Probiotic L. brevis CD2 lozenges can reduce the incidence and severity of oral mucositis in the studied patient population, allowing the patients to complete the intended course of anticancer treatment.
The study is limited by the lack of the ability to generalize the results to other groups such as women, teenagers, or those undergoing chemotherapy alone.
- The study is effective in the specific population observed. However, the ability to apply this information to other populations, such as women, children, or other types of cancers that affect the head and neck less significantly, is limited.

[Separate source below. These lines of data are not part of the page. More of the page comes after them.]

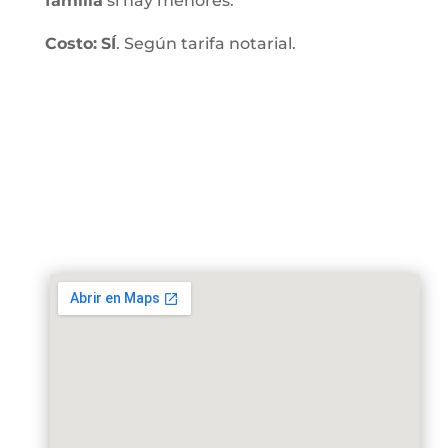
familia
si hay menores.
Costo:
SÍ
. Según tarifa notarial.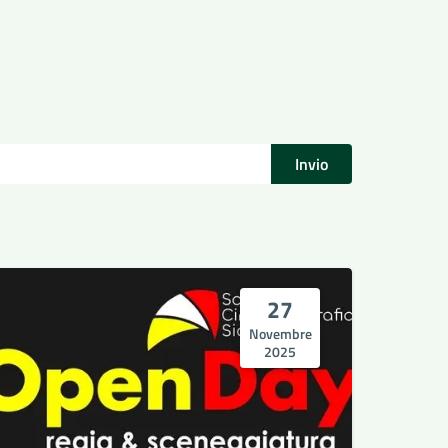
Invio
27
Novembre
2025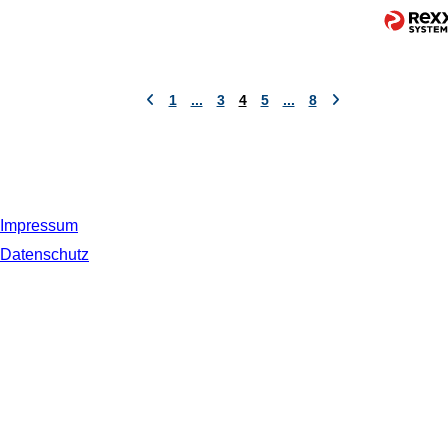
1
...
3
4
5
...
8
Impressum
Datenschutz
© 2019 NORDSEE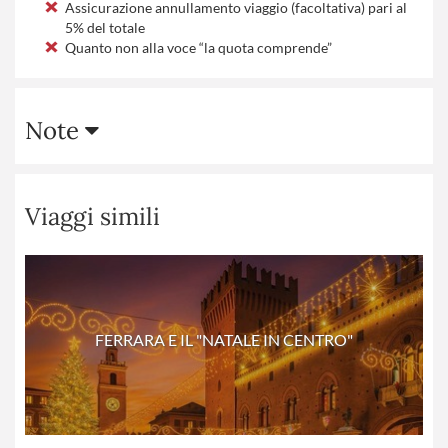
Assicurazione annullamento viaggio (facoltativa) pari al
5% del totale
Quanto non alla voce “la quota comprende”
Note
Viaggi simili
FERRARA E IL "NATALE IN CENTRO"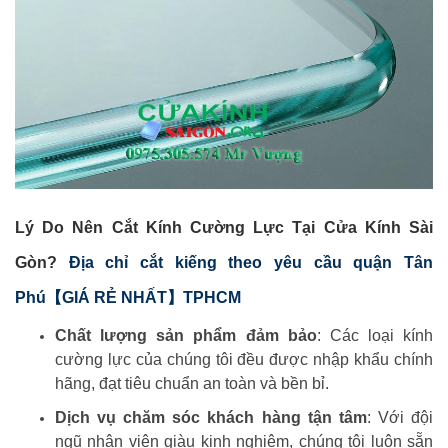
Lý Do Nên Cắt Kính Cường Lực Tại Cửa Kính Sài
Gòn?
Địa chỉ cắt kiếng theo yêu cầu quận Tân
Phú【GIÁ RẺ NHẤT】TPHCM
Chất lượng sản phẩm đảm bảo
: Các loại kính
cường lực của chúng tôi đều được nhập khẩu chính
hãng, đạt tiêu chuẩn an toàn và bền bỉ.
Dịch vụ chăm sóc khách hàng tận tâm
: Với đội
ngũ nhân viên giàu kinh nghiệm, chúng tôi luôn sẵn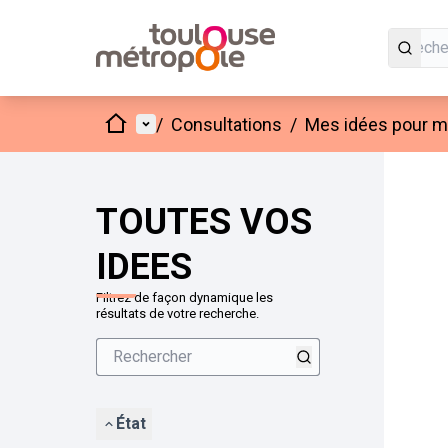
Accueil
Menu principal
/
Consultations
/
Mes idées pour mo
Passer
L'élément
+
−
TOUTES VOS
IDEES
Filtrez de façon dynamique les
résultats de votre recherche.
État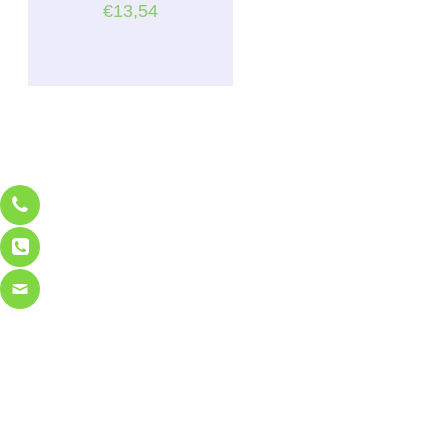
€
13,54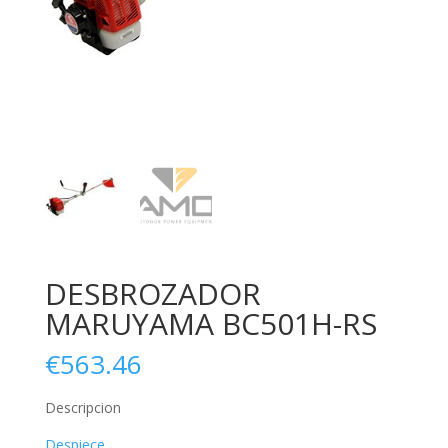
DESBROZADOR
MARUYAMA BC501H-RS
€
563.46
Descripcion
Despiece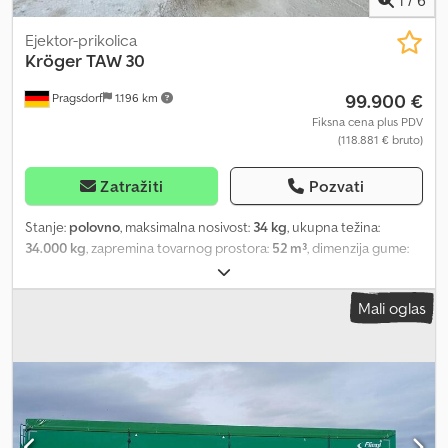
Ejektor-prikolica
Kröger
TAW 30
99.900 €
Pragsdorf
1.196 km
Fiksna cena plus PDV
(118.881 € bruto)
Zatražiti
Pozvati
Stanje:
polovno
, maksimalna nosivost:
34 kg
, ukupna težina:
34.000 kg
, zapremina tovarnog prostora:
52 m³
, dimenzija gume:
650/65R26
, Godina proizvodnje:
2024
, dimenzija prednje gume:
650/65R26
, dimenzija zadnje gume:
650/65R26
, radna težina:
Mali oglas
34.000 kg
, Oprema:
kompresovani vazdušni kočioni sistem
,
Oplemenjivanje (v): 650/65R26, Oplemenjivanje (h): 650/65R26,
Upravljačka osovina, Automatska zadnja stranica, Potporna noga /
točak, Donje kačenje (oka)_____Tridem, 1. i 3. osovina upravljani,
K80 donje kačenje, DL kočnica, dozvoljena ukupna masa 34t,
tovarni volumen 52 m³, Lokacija: Kod klijenta Chedpfxezdh Dkj
Alcsa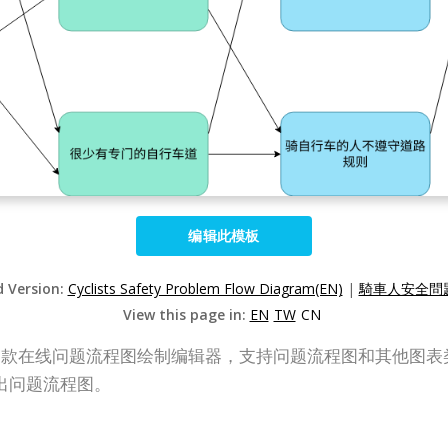
编辑此模板
d Version:
Cyclists Safety Problem Flow Diagram(EN)
|
騎車人安全問題
View this page in:
EN
TW
CN
P Online）是一款在线问题流程图绘制编辑器，支持问题流程图和其
出问题流程图。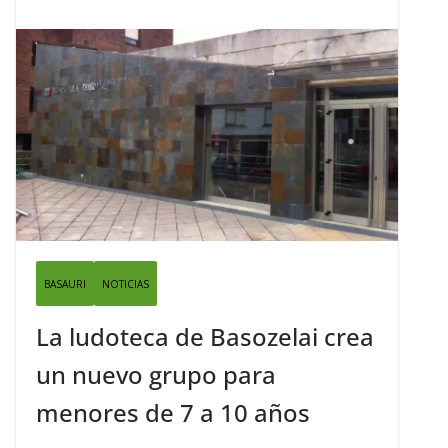
BASAURI
NOTICIAS
La ludoteca de Basozelai crea
un nuevo grupo para
menores de 7 a 10 años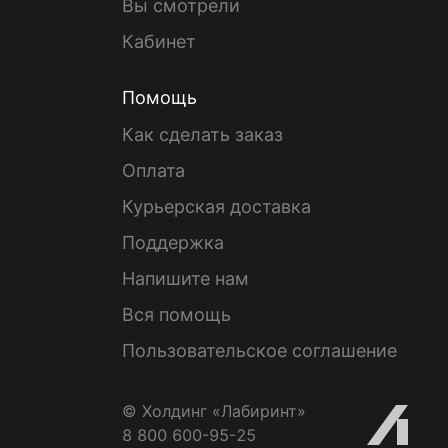
Вы смотрели
Кабинет
Помощь
Как сделать заказ
Оплата
Курьерская доставка
Поддержка
Напишите нам
Вся помощь
Пользовательское соглашение
© Холдинг «Лабиринт»
8 800 600-95-25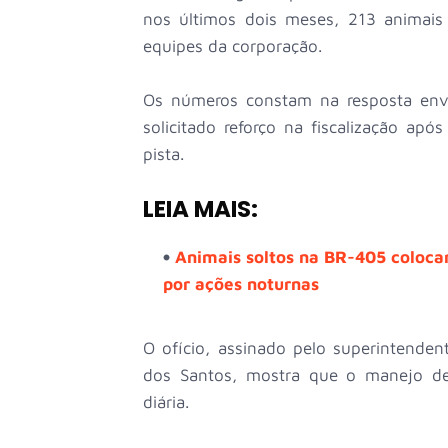
nos últimos dois meses, 213 animais 
equipes da corporação.
Os números constam na resposta envi
solicitado reforço na fiscalização a
pista.
LEIA MAIS:
Animais soltos na BR-405 coloca
por ações noturnas
O ofício, assinado pelo superintende
dos Santos, mostra que o manejo de
diária.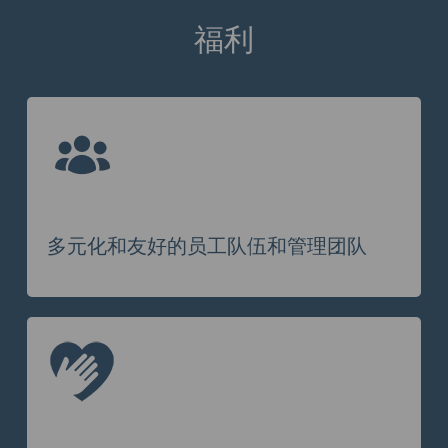
福利
多元化和友好的员工队伍和管理团队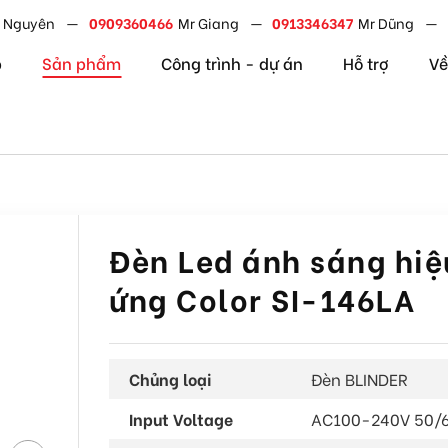
jogeTFsPvrVpGyHo
 Nguyên
0909360466
Mr Giang
0913346347
Mr Dũng
p
Sản phẩm
Công trình - dự án
Hỗ trợ
Về
Đèn Led ánh sáng hiệ
ứng Color SI-146LA
Chủng loại
Đèn BLINDER
Input Voltage
AC100-240V 50/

- To be able to recommend this intervention, it would also help to know the expected cost of and availability or access to the lozenges.
- No adverse events related directly to the intervention were found, so use of the L. brevis CD2 lozenges in the population studied could be a very effective and important option for oncology nurses to educate the healthcare team and patients.
- The nursing implications are that a thorough understanding of the physiological consequences (lack of nutrition, pain) of uncontrolled mucositis can interrupt the treatment plan. Mucositis is painful and may result in dose reductions, treatment delays, or treatment discontinuation, so it is important to be current on the most reliable interventions.